"He very nearly disgusted me with study, treating me with special harshness, from not understanding my ardent mind; meanwhile from this bitter my nature drew forth honey. I had often suffered injustice, from hence arose the feeling of justice in my soul. 'It is better to suffer wrong than to do it!' often said our nurse to me. And out of this sprang forth my zeal against oppression, violence, and injustice of all kinds. The very depths of my soul were stirred when, being innocent, I was ill-treated; suffering seemed more deeply-wounding when inflicted by unfeeling arrogance. My brother and I respected the guilty, if they repented. Thus it was wholesome to bear undeserved severity! And yet,—so forgiving is the pure soul of childhood—that we only hated the man for the moment. A friendly word, or one of praise from him, and all was forgotten.

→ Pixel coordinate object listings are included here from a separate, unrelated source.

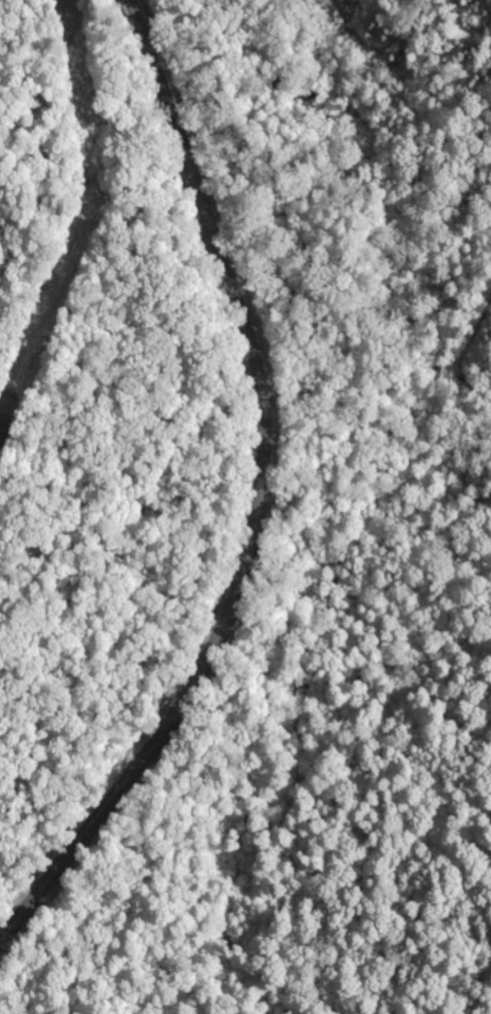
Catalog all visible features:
road: (261, 501)

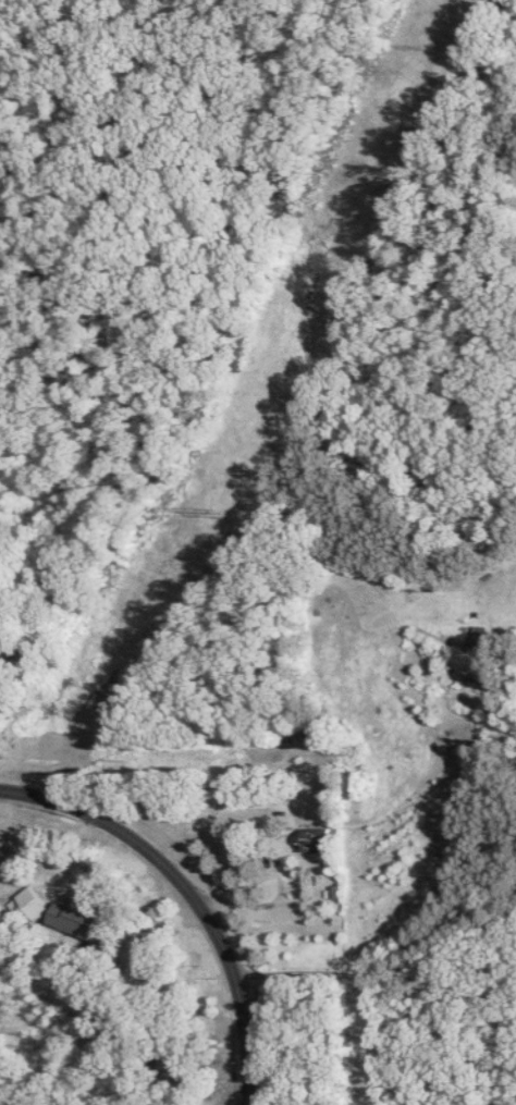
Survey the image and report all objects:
building: (319, 839)
road: (190, 894)
building: (36, 904)
building: (80, 918)
road: (393, 970)

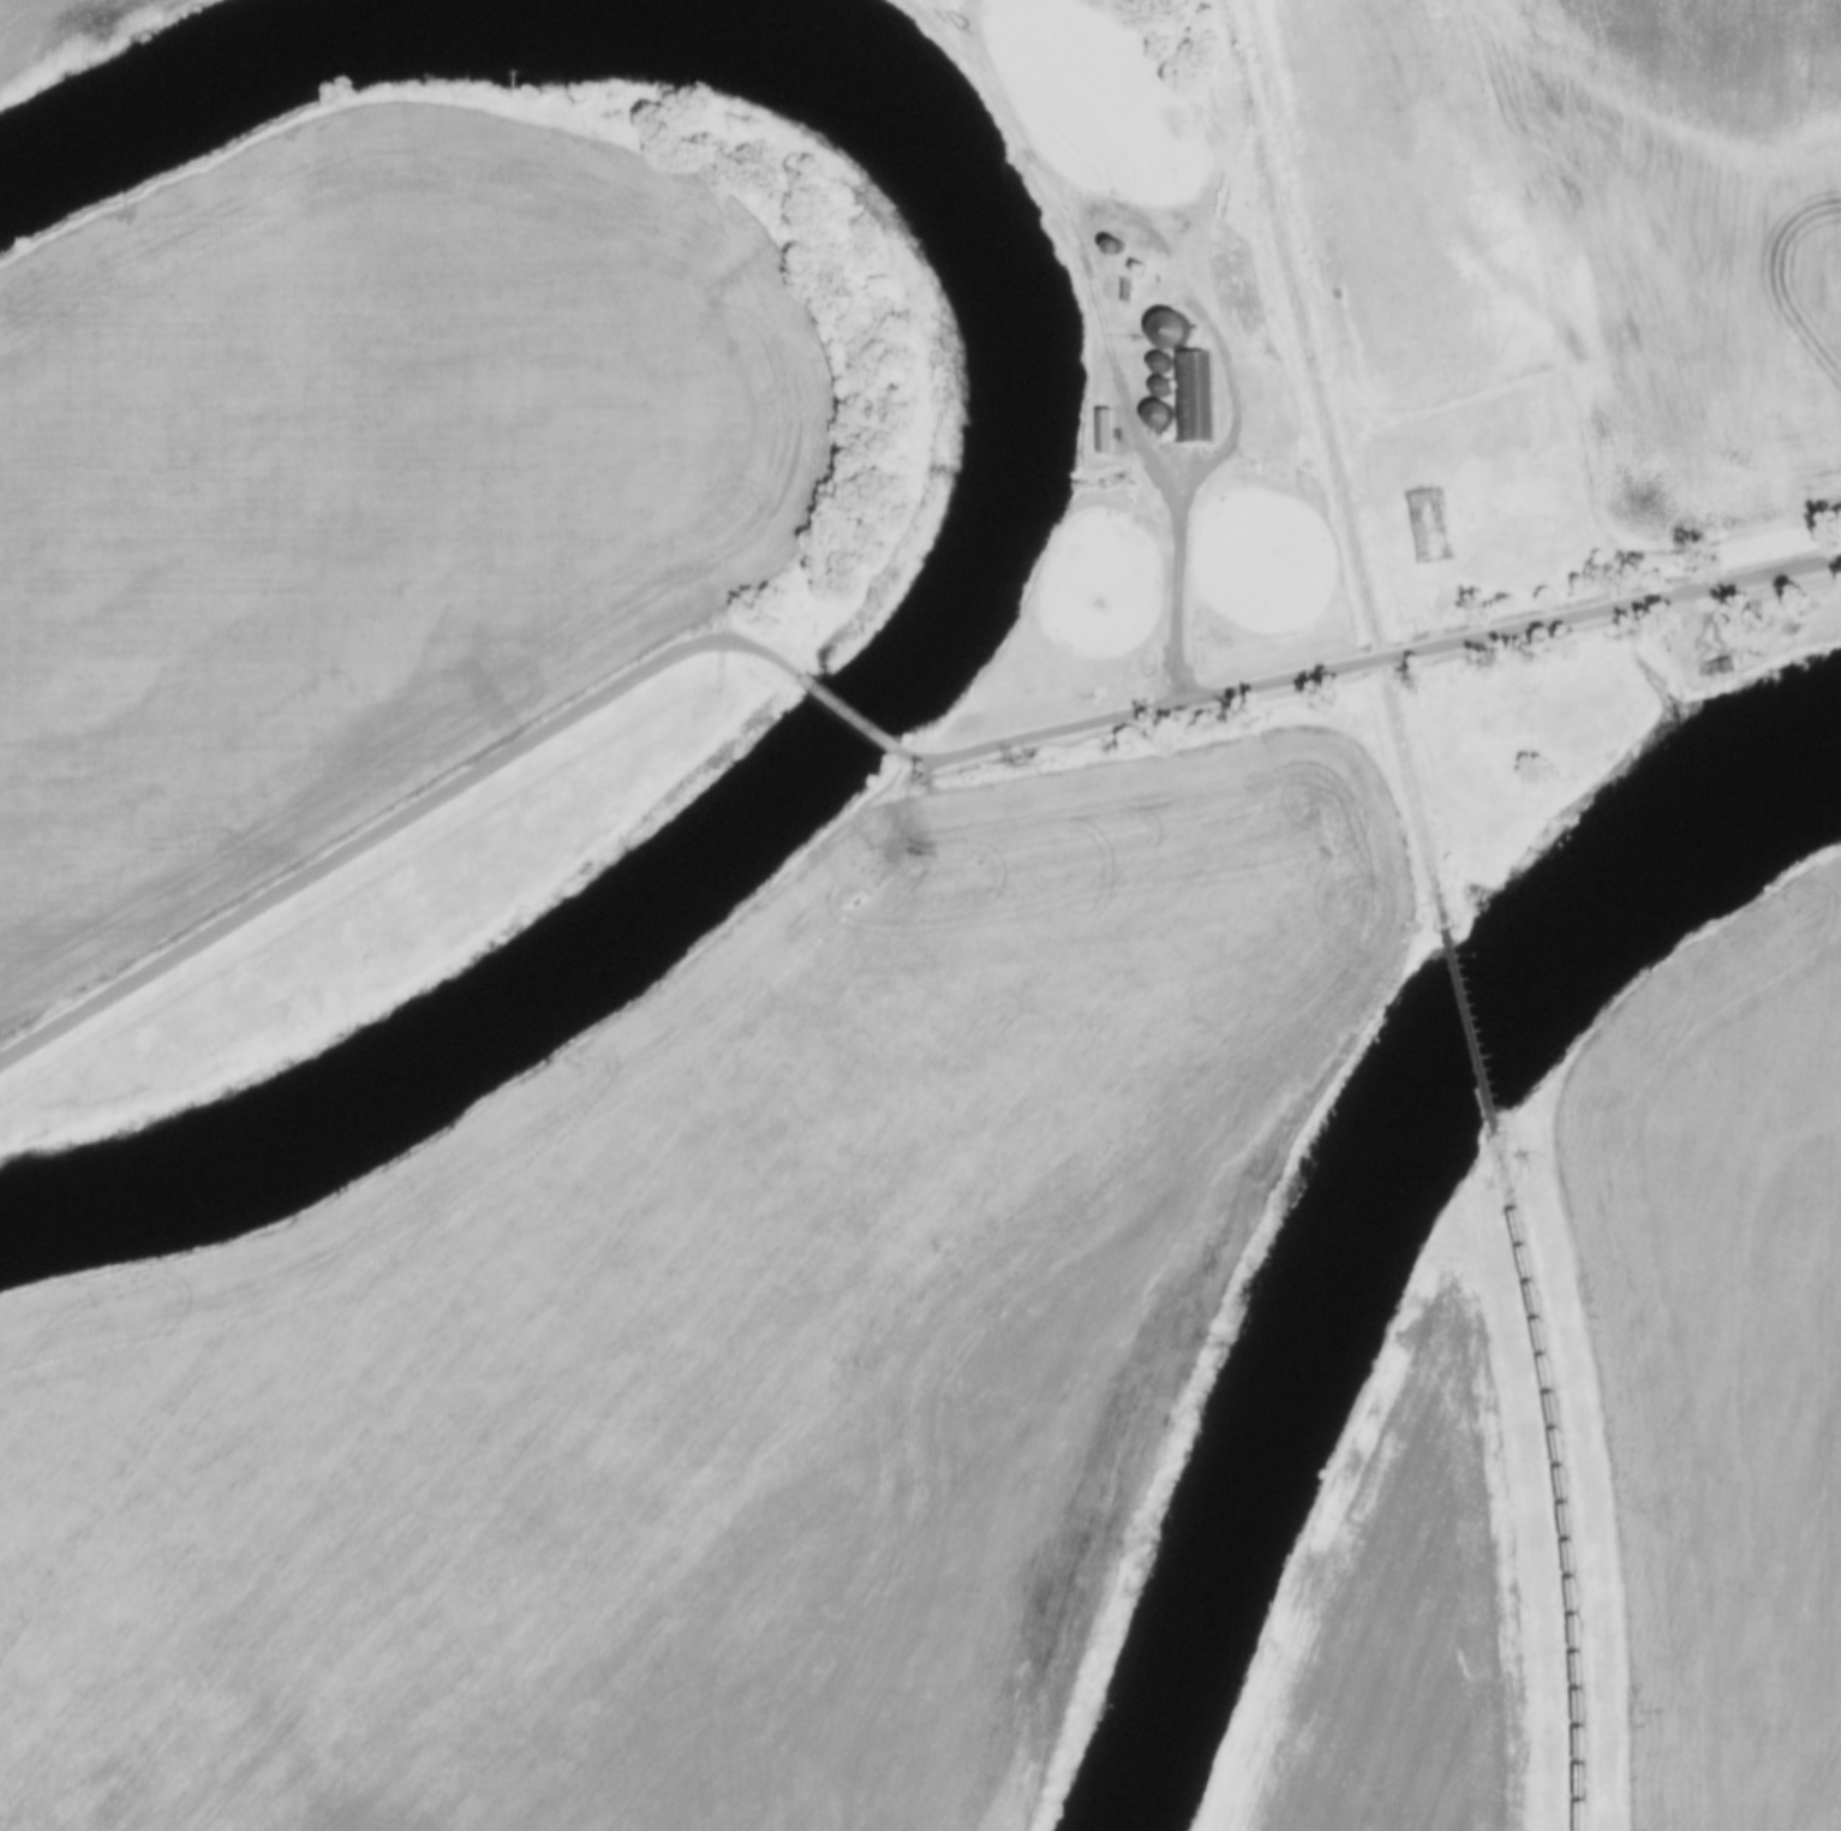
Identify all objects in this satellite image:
river: (232, 85)
building: (1121, 234)
silo: (1121, 234)
road: (1194, 286)
building: (1176, 328)
silo: (1176, 328)
building: (1168, 362)
silo: (1168, 362)
building: (1169, 384)
silo: (1169, 384)
building: (1199, 394)
building: (1165, 413)
silo: (1165, 413)
building: (1174, 433)
silo: (1174, 433)
railway: (1338, 461)
building: (1437, 523)
road: (1371, 660)
road: (860, 711)
river: (826, 766)
road: (404, 817)
railway: (1477, 1027)
river: (1364, 1202)
railway: (1564, 1479)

"As the Pietism of the other had not quite suited my father, the new tutor, in the beginning, was more thought of by him. But he soon learnt to know his man; and God knows how my father himself could for five long years have borne the misconduct of this man, for he wrote him insolent letters if he ever ventured to blame anything. We never dared complain, for our father did not stand in very confidential relations with us. So we suffered in silence, and often not a little. Often have I, in the truest sense of the words, eaten my bread with bitter tears.

"I must here mention, that my first resolution to become a preacher was extinguished by this man. 'Law, law,' he often exclaimed to me. What that meant was very mysterious to me. At last, however, when I heard that there were law professors, I understood it. It was now settled; but what attracted me in the Professorship was the opportunity of speaking in public. If there was a vocation that suited me it was this.

"Thus passed the years from 1782 to 1786. In the beginning of 1787, my brother, still not fourteen years old, was put into a counting-house at Chemnitz. Inexpressibly sorrowful was our parting. We loved each other as brothers, and if we had small quarrels, in which I was more to blame than he, we never let the sun set without being reconciled. But now follows an important chapter in my juvenile life.

"The picture of a perfect tutor is indeed charming. More than father and mother can do, can be effected by a noble, pious teacher, of simple life, full of judgment and moral power; only that scarcely one out of a hundred can be found to realise this ideal.'

"A heavy load was lifted from my breast when I felt myself free from this tutor's discipline! A feeling I had never experienced before stirred in me! I was already half-grown up! Was it an impulse to unrestrained roving? or a longing for dissipation? or youthful presumption which fancied it needed no guide? In truth no thoughts of this kind entered my mind! It was the pure consciousness of having suffered injustice; it was the honest feeling that I was not so bad, as he in his frantic humour had often said I was; it was the glad prospect of being able to strive independently; it was the desire to show that I no longer needed leading-strings. Still do I remember the evening of the 5th of April, 1787,—Maunday Thursday,—how beautiful the sunset was, and I spoke with open heart to my playfellows of the new life that was opening to me.

"My father put me under the teaching of the Conrector Müller, and his old friend the Subrector Jary, and in this he did well.

"To the Conrector Müller I owe most thanks. I passed from tyrannical oppression to his liberal intellectual sway. His kindliness and his noble open countenance, speaking of pure goodness of heart, attracted me to him when first we spoke together. He understood how to elevate my feeling for learning. He knew everything thoroughly. He was strong in Latin, not unversed in Greek; the history of the German Empire, and political history—but above all, literary history,—together with geography, were his favourite studies. He had not one enemy.

"Jary was not born to be a teacher, but he was not without knowledge, which he had acquired by industry. His method was defective, but he meant to deal faithfully by his scholars, and looked after them. His religious opinions were strictly orthodox; and I wept when he expressed doubts as to the eternal happiness of Cicero! Yet I owe him also thanks; he treated me with earnest kindness, and when he dismissed me in 1791, the old man said weeping: 'Fare you well! I shall not see you again; fare you well, you are almost the only one who has not vexed me!'

"In August, 1788, I partook for the first time of the Lord's Supper. I looked up fervently and repeated to myself Kretzschmar's ode: 'Let us rejoicing fill the holy vaults of thy temple with hymns of praise. Invisibly though perceptibly, does God's grace hover round us!' Joyfully, with heaven in my heart, did I approach the altar! Nevertheless, when in the afternoon I examined myself during a solitary walk, I was dissatisfied with myself. What I had been taught concerning the merits of Christ, appeared to me unintelligible; my groping in the dark about this, weakened the impression of that day. I worried myself with the idea of the atonement by death, and no ray of light entered my soul. Besides I loved the old heathens, Cicero, Pliny, Socrates, &c., more than many Christians, together with the Apostles, more than all the Jews of the Old Testament, as the people of God did not particularly please me. And yet it was doubtful whether God would receive Socrates as a child of light. How in the world, I thought, could my poor Socrates help not having been born later, not having lived in Judea?